### What is expected
Copy out the text of the entries below, substituting "Buy" for each occurrence of "Comprar" and keeping everything else the same, and leave the pictures out.

### Record extracts
· · ·

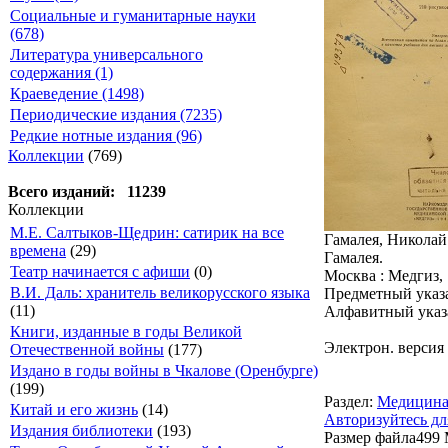
Социальные и гуманитарные науки
(678)
Литература универсального
содержания (1)
Краеведение (1498)
Периодические издания (7235)
Редкие нотные издания (96)
Коллекции
(769)
Всего изданий: 11239
Коллекции
М.Е. Салтыков-Щедрин: сатирик на все
Гамалея, Николай
времена
(29)
Гамалея.
Театр начинается с афиши
(0)
Москва : Медгиз, 19
В.И. Даль: хранитель великорусского языка
Предметный указат
(11)
Алфавитный указат
Книги, изданные в годы Великой
Электрон. версия
Отечественной войны
(177)
Издано в годы войны в Чкалове (Оренбурге)
(199)
Раздел:
Медицин
Китай и его жизнь
(14)
Авторизуйтесь дл
Издания библиотеки
(193)
Размер файла
499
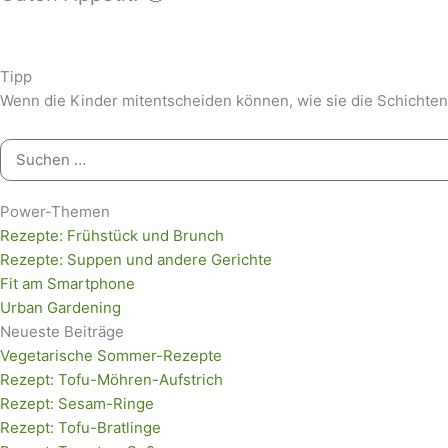
Tipp
Wenn die Kinder mitentscheiden können, wie sie die Schichten
Suchen
nach:
Power-Themen
Rezepte: Frühstück und Brunch
Rezepte: Suppen und andere Gerichte
Fit am Smartphone
Urban Gardening
Neueste Beiträge
Vegetarische Sommer-Rezepte
Rezept: Tofu-Möhren-Aufstrich
Rezept: Sesam-Ringe
Rezept: Tofu-Bratlinge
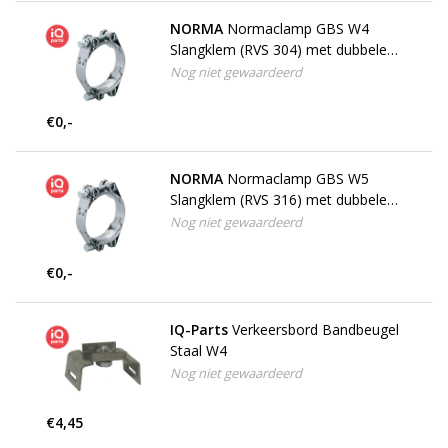
NORMA
Normaclamp GBS W4
Slangklem (RVS 304) met dubbele
bout 30 mm breed
Nog niet gewaardeerd
€0,-
NORMA
Normaclamp GBS W5
Slangklem (RVS 316) met dubbele
bout
Nog niet gewaardeerd
€0,-
IQ-Parts
Verkeersbord Bandbeugel
Staal W4
Nog niet gewaardeerd
€4,45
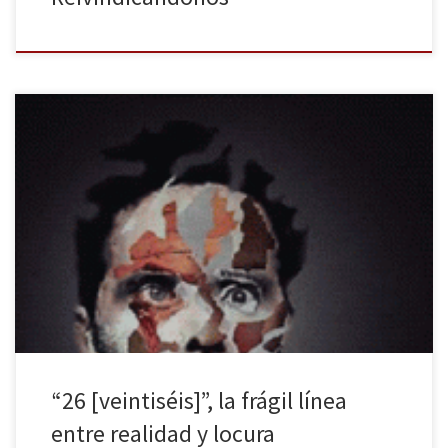
José G. Cordonié agarra al lector por el pescuezo desde las
primeras líneas de esta excelente y desasosegante novela y no lo
suelta hasta la última palabra. Una inquietante y deliciosa espiral
“pulp” y negra con alma de blues que no se anda con medias
tintas. Dice José G. Cordonié […]
“26 [veintiséis]”, la frágil línea
entre realidad y locura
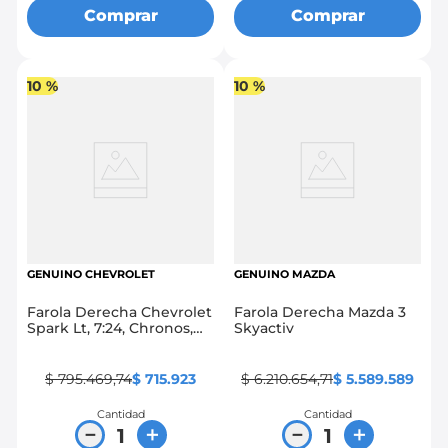
Comprar
Comprar
10 %
10 %
GENUINO CHEVROLET
GENUINO MAZDA
Farola Derecha Chevrolet
Farola Derecha Mazda 3
Spark Lt, 7:24, Chronos,
Skyactiv
Go, Life
$
795
.
469
,
74
$
715
.
923
$
6
.
210
.
654
,
71
$
5
.
589
.
589
Cantidad
Cantidad
－
＋
－
＋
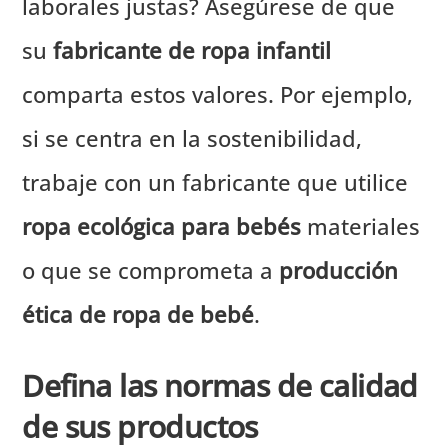
laborales justas? Asegúrese de que
su
fabricante de ropa infantil
comparta estos valores. Por ejemplo,
si se centra en la sostenibilidad,
trabaje con un fabricante que utilice
ropa ecológica para bebés
materiales
o que se comprometa a
producción
ética de ropa de bebé
.
Defina las normas de calidad
de sus productos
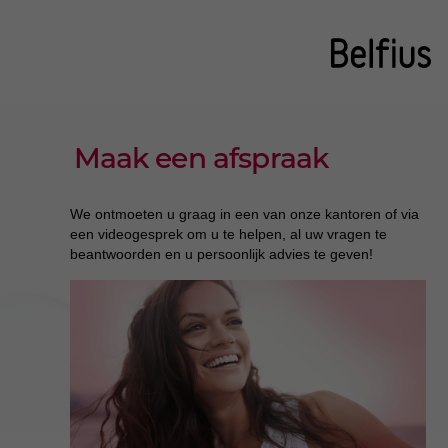
Maak een afspraak
We ontmoeten u graag in een van onze kantoren of via
een videogesprek om u te helpen, al uw vragen te
beantwoorden en u persoonlijk advies te geven!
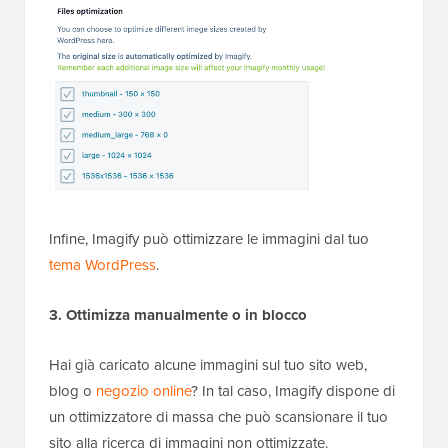
Infine, Imagify può ottimizzare le immagini dal tuo
tema WordPress
.
3. Ottimizza manualmente o in blocco
Hai già caricato alcune immagini sul tuo sito web,
blog o
negozio online
? In tal caso, Imagify dispone di
un ottimizzatore di massa che può scansionare il tuo
sito alla ricerca di immagini non ottimizzate.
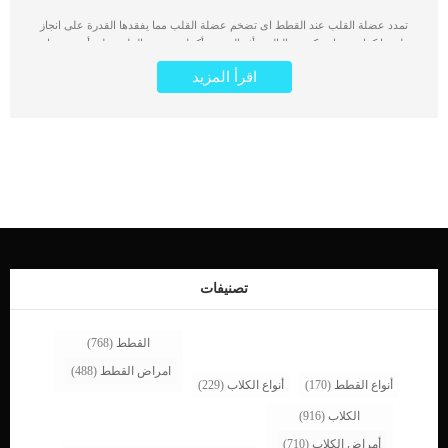
تمدد عضلة القلب عند القطط اى تضخم عضلة القلب مما يفقدها القدرة على انجاز
وظيفتها كما يجب ان يكون وبالتالى يتأثر الجسم بأكمله. يحتوي القلب على أربع حجرات:
حجرتان في الأعلى ، والشريان الأورطي الأيمن والأيسر ؛ وحجرتان في الأسفل ، البطين
اقرأ المزيد
الأيمن والأيسر. تمدد عضلة القلب (DCM) هو مرض قلبي يؤثر على عضلة البطين. كما
يعرف باسم بتوسع غرف القلب أو تضخمها وانخفاض القدرة على الانقباض. اقرأ ايضا:
علامات عدم انتظام ضربات القلب عند القطط يتسبب هذا التضخم في زيادة الحمل على
القلب ، وغالبًا ما يؤدي إلى فشل القلب الاحتقاني. فى الماضى كان يعود هذا المرض الى
بعض انواع النقص الغذائى, ولكن حاليا قام مصنعى الاطعمة. تتأثر بعض السلالات ، مثل
البورمي والحبشي والسيامي ، بشكل أكثر شيوعًا بـ DCM. علامات تمدد عضلة القلب
عند القطط الاكتئاب فقدان الشهية الضعف انخفاض التدفق بسبب انسداد الأوعية الدموية
الجلطات الدموية ظهور مفاجئ للألم شلل جزئي معدل ضربات قلب منخفضًا أو
مرتفعًانفخة قلبية إيقاعًا سريعًا انخفاض حرارة الجسمأصوات رئة هادئة. اقرا ايضا: التهاب
عضلة القلب الرضحى عند القطط الاسباب الكامنة خلف تمدد عضلة القلب عند القطط
فى الماضى كان السبب هو نقص التورين فى النظام الغذائى للقطة اما الان فأصبح السبب
مجهول. تشخيص الطبيب البيطرى لحالة القط يمكن استخدام تسجيل مخطط […]
تصنيفات
القطط
(768)
امراض القطط
(488)
أنواع القطط
(170)
أنواع الكلاب
(229)
الكلاب
(916)
أمراض الكلاب
(710)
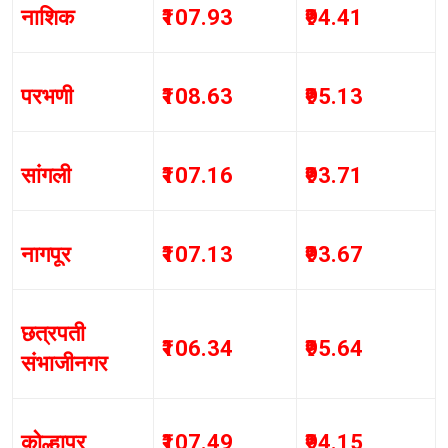
नाशिक
₹107.93
₹94.41
परभणी
₹108.63
₹95.13
सांगली
₹107.16
₹93.71
नागपूर
₹107.13
₹93.67
छत्रपती
₹106.34
₹95.64
संभाजीनगर
कोल्हापूर
₹107.49
₹94.15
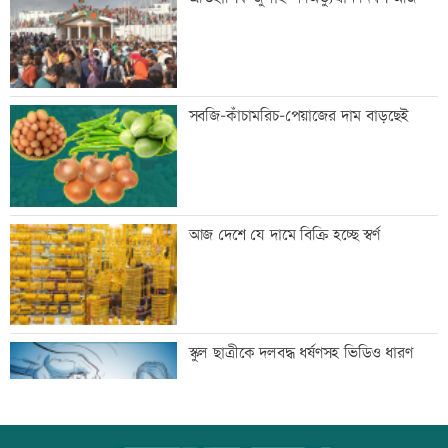
সিলেটে দুই বাসের সংঘর্ষে প্রাণ গেল
সবজি-কাঁচামরিচ-পেয়াজের দাম বাড়ছেই
আটজনের
দুপুরের মধ্যে ঝোড়ো হাওয়াসহ বজ্রবৃষ্টি হতে
আজ দেশে যে দামে বিক্রি হচ্ছে স্বর্ণ
পারে যেসব অঞ্চলে
ডিএমপির ১২ ঊর্ধ্বতন কর্মকর্তাকে বদলি
স্কুল ছাত্রীকে দলবদ্ধ ধর্ষণসহ ভিডিও ধারণ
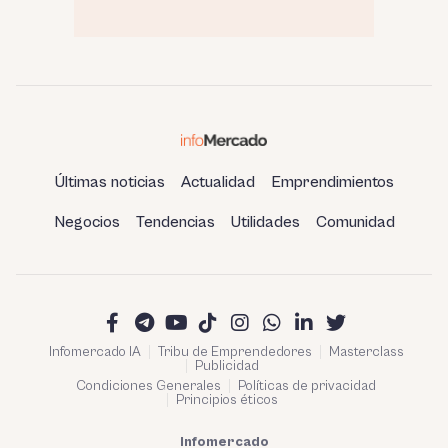
Últimas noticias
Actualidad
Emprendimientos
Negocios
Tendencias
Utilidades
Comunidad
Infomercado IA
Tribu de Emprendedores
Masterclass
Publicidad
Condiciones Generales
Políticas de privacidad
Principios éticos
Infomercado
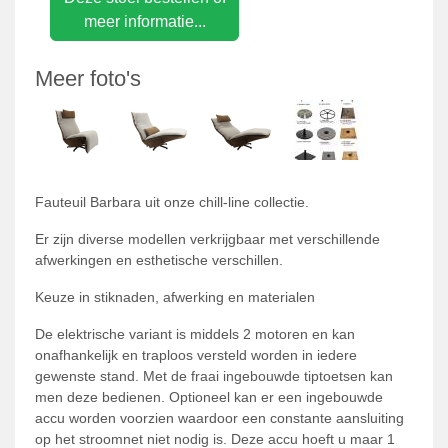
meer informatie...
Meer foto's
Fauteuil Barbara uit onze chill-line collectie.
Er zijn diverse modellen verkrijgbaar met verschillende
afwerkingen en esthetische verschillen.
Keuze in stiknaden, afwerking en materialen
De elektrische variant is middels 2 motoren en kan
onafhankelijk en traploos versteld worden in iedere
gewenste stand. Met de fraai ingebouwde tiptoetsen kan
men deze bedienen. Optioneel kan er een ingebouwde
accu worden voorzien waardoor een constante aansluiting
op het stroomnet niet nodig is. Deze accu hoeft u maar 1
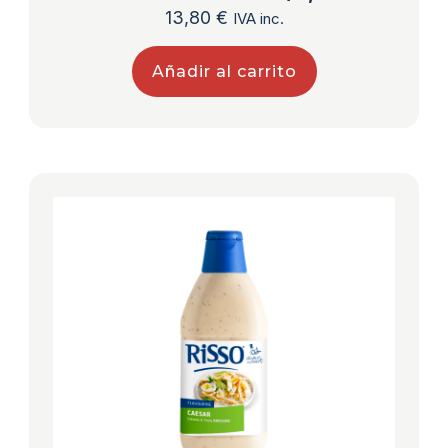
13,80
€
IVA inc.
Añadir al carrito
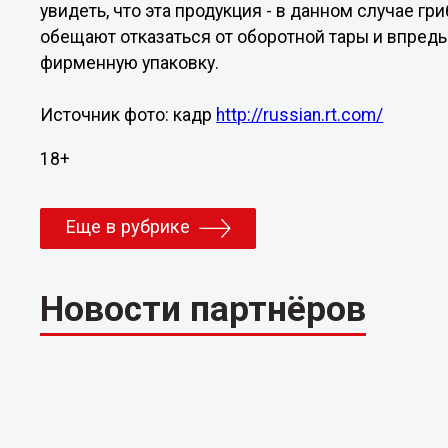
увидеть, что эта продукция - в данном случае гри
обещают отказаться от оборотной тары и впредь
фирменную упаковку.
Источник фото: кадр
http://russian.rt.com/
18+
Еще в рубрике
Новости партнёров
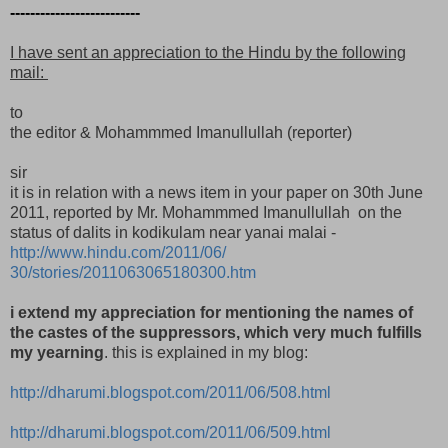
--------------------------
I have sent an appreciation to the Hindu by the following
mail:
to
the editor & Mohammmed Imanullullah (reporter)
sir
it is in relation with a news item in your paper on 30th June
2011, reported by Mr. Mohammmed Imanullullah on the
status of dalits in kodikulam near yanai malai -
http://www.hindu.com/2011/06/
30/stories/2011063065180300.
htm
i extend my appreciation for mentioning the names of
the castes of the suppressors, which very much fulfills
my yearning
. this is explained in my blog:
http://dharumi.blogspot.com/
2011/06/508.html
http://dharumi.blogspot.com/
2011/06/509.html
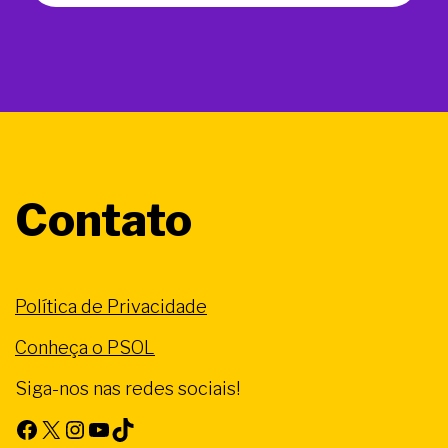
Contato
Política de Privacidade
Conheça o PSOL
Siga-nos nas redes sociais!
Facebook
X
Instagram
Youtube
TikTok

· · ·

### Result of this exercise
Социальные и гуманитарные науки
(678)
Литература универсального
содержания (1)
Краеведение (1498)
Периодические издания (7235)
Редкие нотные издания (96)
Коллекции
(769)
Всего изданий: 11239
Коллекции
М.Е. Салтыков-Щедрин: сатирик на все
Гамалея, Николай
времена
(29)
Гамалея.
Театр начинается с афиши
(0)
Москва : Медгиз, 19
В.И. Даль: хранитель великорусского языка
Предметный указат
(11)
Алфавитный указат
Книги, изданные в годы Великой
Электрон. версия
Отечественной войны
(177)
Издано в годы войны в Чкалове (Оренбурге)
(199)
Раздел:
Медицин
Китай и его жизнь
(14)
Авторизуйтесь дл
Издания библиотеки
(193)
Размер файла
499
Tipp
Wenn die Kinder mitentscheiden können, wie sie die Schichten
Suchen
nach:
Power-Themen
Rezepte: Frühstück und Brunch
Rezepte: Suppen und andere Gerichte
Fit am Smartphone
Urban Gardening
Neueste Beiträge
Vegetarische Sommer-Rezepte
Rezept: Tofu-Möhren-Aufstrich
Rezept: Sesam-Ringe
Rezept: Tofu-Bratlinge
NORMA
Normaclamp GBS W4
Slangklem (RVS 304) met dubbele
bout 30 mm breed
Nog niet gewaardeerd
€0,-
NORMA
Normaclamp GBS W5
Slangklem (RVS 316) met dubbele
bout
Nog niet gewaardeerd
€0,-
IQ-Parts
Verkeersbord Bandbeugel
Staal W4
Nog niet gewaardeerd
€4,45
José G. Cordonié agarra al lector por el pescuezo desde las
primeras líneas de esta excelente y desasosegante novela y no lo
suelta hasta la última palabra. Una inquietante y deliciosa espiral
“pulp” y negra con alma de blues que no se anda con medias
tintas. Dice José G. Cordonié […]
“26 [veintiséis]”, la frágil línea
entre realidad y locura
Buy
Buy
10 %
10 %
GENUINO CHEVROLET
GENUINO MAZDA
Farola Derecha Chevrolet
Farola Derecha Mazda 3
Spark Lt, 7:24, Chronos,
Skyactiv
Go, Life
$
795
.
469
,
74
$
715
.
923
$
6
.
210
.
654
,
71
$
5
.
589
.
589
Cantidad
Cantidad
－
＋
－
＋
laborales justas? Asegúrese de que
su
fabricante de ropa infantil
comparta estos valores. Por ejemplo,
si se centra en la sostenibilidad,
trabaje con un fabricante que utilice
ropa ecológica para bebés
materiales
o que se comprometa a
producción
ética de ropa de bebé
.
Defina las normas de calidad
de sus productos
Maak een afspraak
We ontmoeten u graag in een van onze kantoren of via
een videogesprek om u te helpen, al uw vragen te
beantwoorden en u persoonlijk advies te geven!
Infine, Imagify può ottimizzare le immagini dal tuo
tema WordPress
.
3. Ottimizza manualmente o in blocco
Hai già caricato alcune immagini sul tuo sito web,
blog o
negozio online
? In tal caso, Imagify dispone di
un ottimizzatore di massa che può scansionare il tuo
sito alla ricerca di immagini non ottimizzate.
تمدد عضلة القلب عند القطط اى تضخم عضلة القلب مما يفقدها القدرة على انجاز
وظيفتها كما يجب ان يكون وبالتالى يتأثر الجسم بأكمله. يحتوي القلب على أربع حجرات:
حجرتان في الأعلى ، والشريان الأورطي الأيمن والأيسر ؛ وحجرتان في الأسفل ، البطين
اقرأ المزيد
الأيمن والأيسر. تمدد عضلة القلب (DCM) هو مرض قلبي يؤثر على عضلة البطين. كما
يعرف باسم بتوسع غرف القلب أو تضخمها وانخفاض القدرة على الانقباض. اقرأ ايضا:
علامات عدم انتظام ضربات القلب عند القطط يتسبب هذا التضخم في زيادة الحمل على
القلب ، وغالبًا ما يؤدي إلى فشل القلب الاحتقاني. فى الماضى كان يعود هذا المرض الى
بعض انواع النقص الغذائى, ولكن حاليا قام مصنعى الاطعمة. تتأثر بعض السلالات ، مثل
البورمي والحبشي والسيامي ، بشكل أكثر شيوعًا بـ DCM. علامات تمدد عضلة القلب
عند القطط الاكتئاب فقدان الشهية الضعف انخفاض التدفق بسبب انسداد الأوعية الدموية
الجلطات الدموية ظهور مفاجئ للألم شلل جزئي معدل ضربات قلب منخفضًا أو
مرتفعًانفخة قلبية إيقاعًا سريعًا انخفاض حرارة الجسمأصوات رئة هادئة. اقرا ايضا: التهاب
عضلة القلب الرضحى عند القطط الاسباب الكامنة خلف تمدد عضلة القلب عند القطط
فى الماضى كان السبب هو نقص التورين فى النظام الغذائى للقطة اما الان فأصبح السبب
مجهول. تشخيص الطبيب البيطرى لحالة القط يمكن استخدام تسجيل مخطط […]
تصنيفات
القطط
(768)
امراض القطط
(488)
أنواع القطط
(170)
أنواع الكلاب
(229)
الكلاب
(916)
أمراض الكلاب
(710)
नाशिक
₹107.93
₹94.41
परभणी
₹108.63
₹95.13
सांगली
₹107.16
₹93.71
नागपूर
₹107.13
₹93.67
छत्रपती
₹106.34
₹95.64
संभाजीनगर
कोल्हापूर
₹107.49
₹94.15
সিলেটে দুই বাসের সংঘর্ষে প্রাণ গেল
সবজি-কাঁচামরিচ-পেয়াজের দাম বাড়ছেই
আটজনের
দুপুরের মধ্যে ঝোড়ো হাওয়াসহ বজ্রবৃষ্টি হতে
আজ দেশে যে দামে বিক্রি হচ্ছে স্বর্ণ
পারে যেসব অঞ্চলে
ডিএমপির ১২ ঊর্ধ্বতন কর্মকর্তাকে বদলি
স্কুল ছাত্রীকে দলবদ্ধ ধর্ষণসহ ভিডিও ধারণ
Últimas noticias
Actualidad
Emprendimientos
Negocios
Tendencias
Utilidades
Comunidad
Infomercado IA
Tribu de Emprendedores
Masterclass
Publicidad
Condiciones Generales
Políticas de privacidad
Principios éticos
Infomercado
meer informatie...
Meer foto's
Fauteuil Barbara uit onze chill-line collectie.
Er zijn diverse modellen verkrijgbaar met verschillende
afwerkingen en esthetische verschillen.
Keuze in stiknaden, afwerking en materialen
De elektrische variant is middels 2 motoren en kan
onafhankelijk en traploos versteld worden in iedere
gewenste stand. Met de fraai ingebouwde tiptoetsen kan
men deze bedienen. Optioneel kan er een ingebouwde
accu worden voorzien waardoor een constante aansluiting
op het stroomnet niet nodig is. Deze accu hoeft u maar 1
13,80
€
IVA inc.
Añadir al carrito
увидеть, что эта продукция - в данном случае гри
обещают отказаться от оборотной тары и впредь
фирменную упаковку.
Источник фото: кадр
http://russian.rt.com/
18+
Еще в рубрике
Новости партнёров
--------------------------
I have sent an appreciation to the Hindu by the following
mail:
to
the editor & Mohammmed Imanullullah (reporter)
sir
it is in relation with a news item in your paper on 30th June
2011, reported by Mr. Mohammmed Imanullullah on the
status of dalits in kodikulam near yanai malai -
http://www.hindu.com/2011/06/
30/stories/2011063065180300.
htm
i extend my appreciation for mentioning the names of
the castes of the suppressors, which very much fulfills
my yearning
. this is explained in my blog:
http://dharumi.blogspot.com/
2011/06/508.html
http://dharumi.blogspot.com/
2011/06/509.html
Contato
Política de Privacidade
Conheça o PSOL
Siga-nos nas redes sociais!
Facebook
X
Instagram
Youtube
TikTok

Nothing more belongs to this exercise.